Padraig Geoghegan was an amazing character bursting with life and full of contradictions. He was the light in the room but he loved his privacy. He was a fitter-welder but was really well read. He avoided dealing with emotions but he was always there for his wife Antoinette when she most needed him.
“I was looking out the window and I saw him across the street walking along. I saw him every day at home but that day I saw him in a different way. I was shocked. He was so weak. So sick.”
The memories and images are shared between smiles and tears – Padraig’s wicked sense of humour. The breathtaking support of family and friends. Padraig’s brother Joe whom he lost far too early. His great golf buddy ‘Badger’ – John McCarthy. Padraig the comedian. Padraig, the amazing uncle. Padraig, the lover – and teaser – of his dog Parkie and the donkeys, Cupid and Valentine (a February 14th gift from Antoinette).
Antoinette was 24 when they got together in the local nightclub and 27 when they married. Today Antoinette misses Padraig ‘as much now as the day he left’. She describes him with such love, humour and pride that you get the impression she is honouring him – not just through dearly-held memories – but also in how she now lives her life. She says ‘Padraig always lived in the moment’. Well, it seems Antoinette today is also living in the moment. Staying hopeful and positive.
Because of Padraig’s cancer diagnosis and treatment, together, they experienced so many parts of the Irish healthcare system. She has very considered opinions on how cancer patients are dealt with by the hospital system and the higher level doctors and consultants.
Antoinette has heart-felt praise for her local GPs, Dr. O’Flynn and Dr. O’Driscoll.
“They never stopped caring for Padraig and making sure I was OK too. They’d ring or call in most days. They were always clear and helpful in the information and advice they offered.”

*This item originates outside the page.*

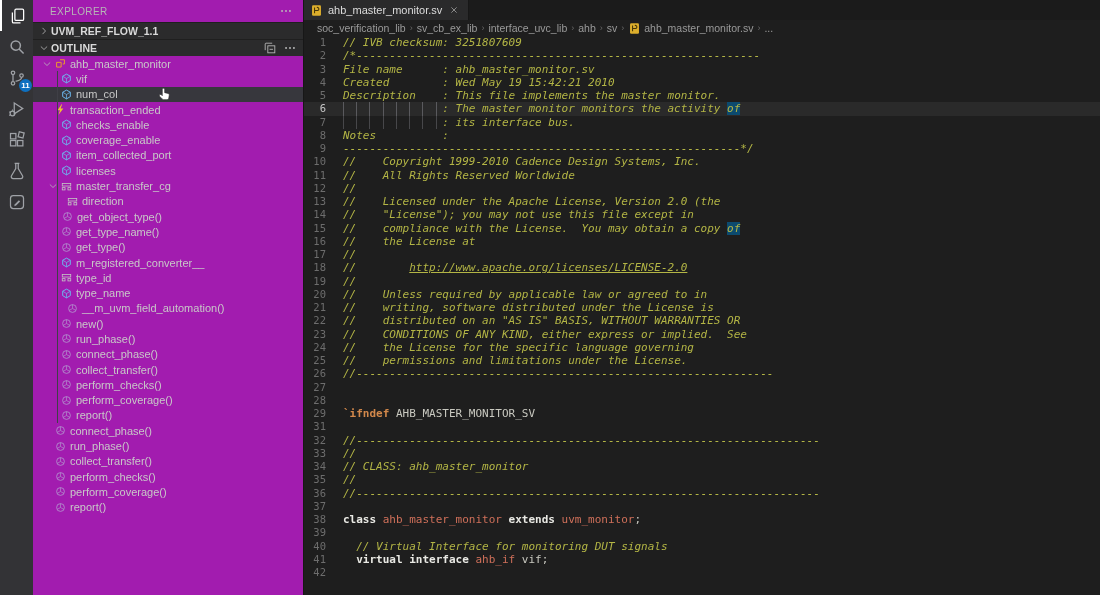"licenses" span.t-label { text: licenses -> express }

Her GP was the first person to change Antoinette’s mind about palliative care. Up to this, she really didn’t want to know about it.
“I just dismissed it – I had a fixed – and wrong – view of what it was all about. I just thought they come in one door and the coffin goes out the other. It was all just negative.”
Dr. O Driscoll helped Antoinette see things differently.
“I was having a difficult time. Padraig wasn’t well at home and I was trying to do everything. She said to me: ‘You’re going to waste your valuable time trying to protect him. And he’ll be trying to protect you. And meanwhile you won’t be together’. I’ll never forget it. She was so right.”
On another occasion Antoinette was dressing Padraig’s feet because they had begun to swell and weep. Then the palliative care nurse said something Antoinette will never forget – something very simple. She said:
‘Here, I’ll do that. That’s my job. Why don’t you just sit up on the bed beside him, talk to him and be close to him?’.
“Up to that point I just wanted us to have this precious time alone together. I thought if anyone else came in, it would be like they’re invading our space. They’d be part of the cancer in a way. As if they would be taking a bit of him. This was our intimate world and they’d be taking that away from us.”
But Antoinette describes the experience of palliative care as being the opposite. In fact, without thinking about it, she provides a wonderful definition of palliative care:
“They made things easier. They allowed me to be me. And Padraig to be Padraig. They weren’t there to rush things on. They weren’t there to slow it down. They weren’t there to take over. They weren’t there to prepare you for death. They were just there to help us both live the time we had left to the fullest.”
There’s an understandable sadness in Antoinette – but regret doesn’t seem to have any place in her life.
“We had a ball together. We were never into material things – we had everything we needed. We had each other.”
Padraig, in Antoinette’s inimitable words, was certainly ‘larger than life’.
And judging by the way she so lovingly, positively and humourously remembers him – he’s larger than death too.